■ **DIRECTIONS**: Could you write these rows out again with "youtube" replaced by "YouTube" and everything else unchanged? Give back only the text, leaving out the pictures.

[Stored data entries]
-.-.-

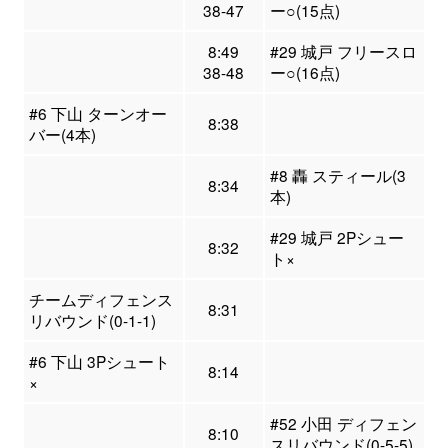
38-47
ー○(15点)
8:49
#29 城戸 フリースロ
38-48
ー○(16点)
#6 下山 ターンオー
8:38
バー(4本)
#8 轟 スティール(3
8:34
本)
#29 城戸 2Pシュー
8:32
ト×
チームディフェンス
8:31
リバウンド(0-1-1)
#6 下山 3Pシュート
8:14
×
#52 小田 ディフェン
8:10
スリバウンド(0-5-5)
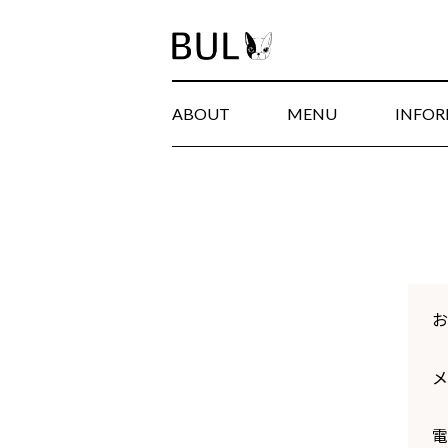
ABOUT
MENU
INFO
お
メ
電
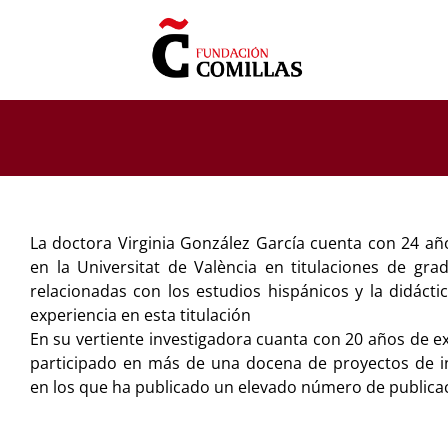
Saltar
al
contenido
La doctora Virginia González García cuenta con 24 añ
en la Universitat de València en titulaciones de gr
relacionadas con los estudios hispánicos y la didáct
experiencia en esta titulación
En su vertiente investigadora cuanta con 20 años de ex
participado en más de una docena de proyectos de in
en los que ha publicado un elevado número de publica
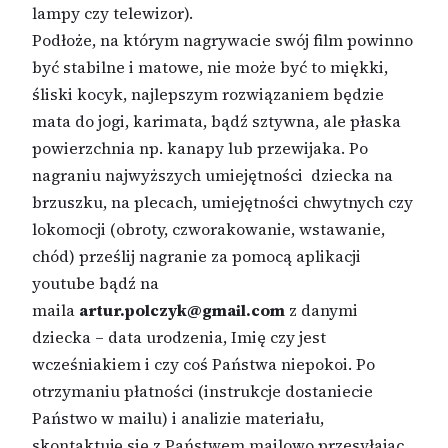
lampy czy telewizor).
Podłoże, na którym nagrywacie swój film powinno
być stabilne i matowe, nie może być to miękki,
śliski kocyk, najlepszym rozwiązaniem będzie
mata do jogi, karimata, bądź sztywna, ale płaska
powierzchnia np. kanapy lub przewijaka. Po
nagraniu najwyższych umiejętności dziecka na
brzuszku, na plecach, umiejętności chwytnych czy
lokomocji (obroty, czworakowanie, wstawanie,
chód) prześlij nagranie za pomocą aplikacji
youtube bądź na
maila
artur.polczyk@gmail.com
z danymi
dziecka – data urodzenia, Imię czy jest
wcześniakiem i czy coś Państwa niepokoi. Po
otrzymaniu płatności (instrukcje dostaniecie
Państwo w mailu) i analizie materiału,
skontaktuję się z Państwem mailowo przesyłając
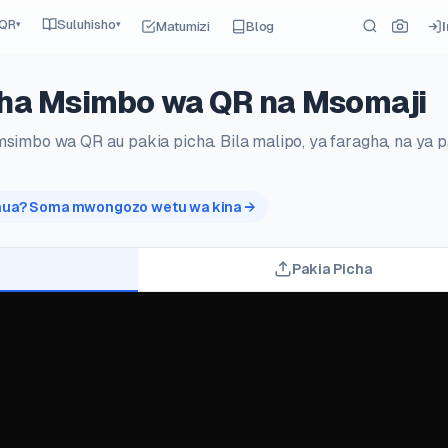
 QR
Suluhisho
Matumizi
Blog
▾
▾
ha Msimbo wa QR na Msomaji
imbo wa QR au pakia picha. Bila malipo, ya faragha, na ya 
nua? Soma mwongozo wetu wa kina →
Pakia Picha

-.-.-

■ **OUTPUT OF THE TASK**:
38-47
ー○(15点)
8:49
#29 城戸 フリースロ
38-48
ー○(16点)
#6 下山 ターンオー
8:38
バー(4本)
#8 轟 スティール(3
8:34
本)
#29 城戸 2Pシュー
8:32
ト×
チームディフェンス
8:31
リバウンド(0-1-1)
#6 下山 3Pシュート
8:14
×
#52 小田 ディフェン
8:10
スリバウンド(0-5-5)
ABOUT
MENU
INFO
お
メ
電
Saltar
al
contenido
La doctora Virginia González García cuenta con 24 añ
en la Universitat de València en titulaciones de gr
relacionadas con los estudios hispánicos y la didáct
experiencia en esta titulación
En su vertiente investigadora cuanta con 20 años de ex
participado en más de una docena de proyectos de in
en los que ha publicado un elevado número de publica
lampy czy telewizor).
Podłoże, na którym nagrywacie swój film powinno
być stabilne i matowe, nie może być to miękki,
śliski kocyk, najlepszym rozwiązaniem będzie
mata do jogi, karimata, bądź sztywna, ale płaska
powierzchnia np. kanapy lub przewijaka. Po
nagraniu najwyższych umiejętności dziecka na
brzuszku, na plecach, umiejętności chwytnych czy
lokomocji (obroty, czworakowanie, wstawanie,
chód) prześlij nagranie za pomocą aplikacji
YouTube bądź na
maila
artur.polczyk@gmail.com
z danymi
dziecka – data urodzenia, Imię czy jest
wcześniakiem i czy coś Państwa niepokoi. Po
otrzymaniu płatności (instrukcje dostaniecie
Państwo w mailu) i analizie materiału,
skontaktuję się z Państwem mailowo przesyłając
 QR
Suluhisho
Matumizi
Blog
▾
▾
ha Msimbo wa QR na Msomaji
imbo wa QR au pakia picha. Bila malipo, ya faragha, na ya 
nua? Soma mwongozo wetu wa kina →
Pakia Picha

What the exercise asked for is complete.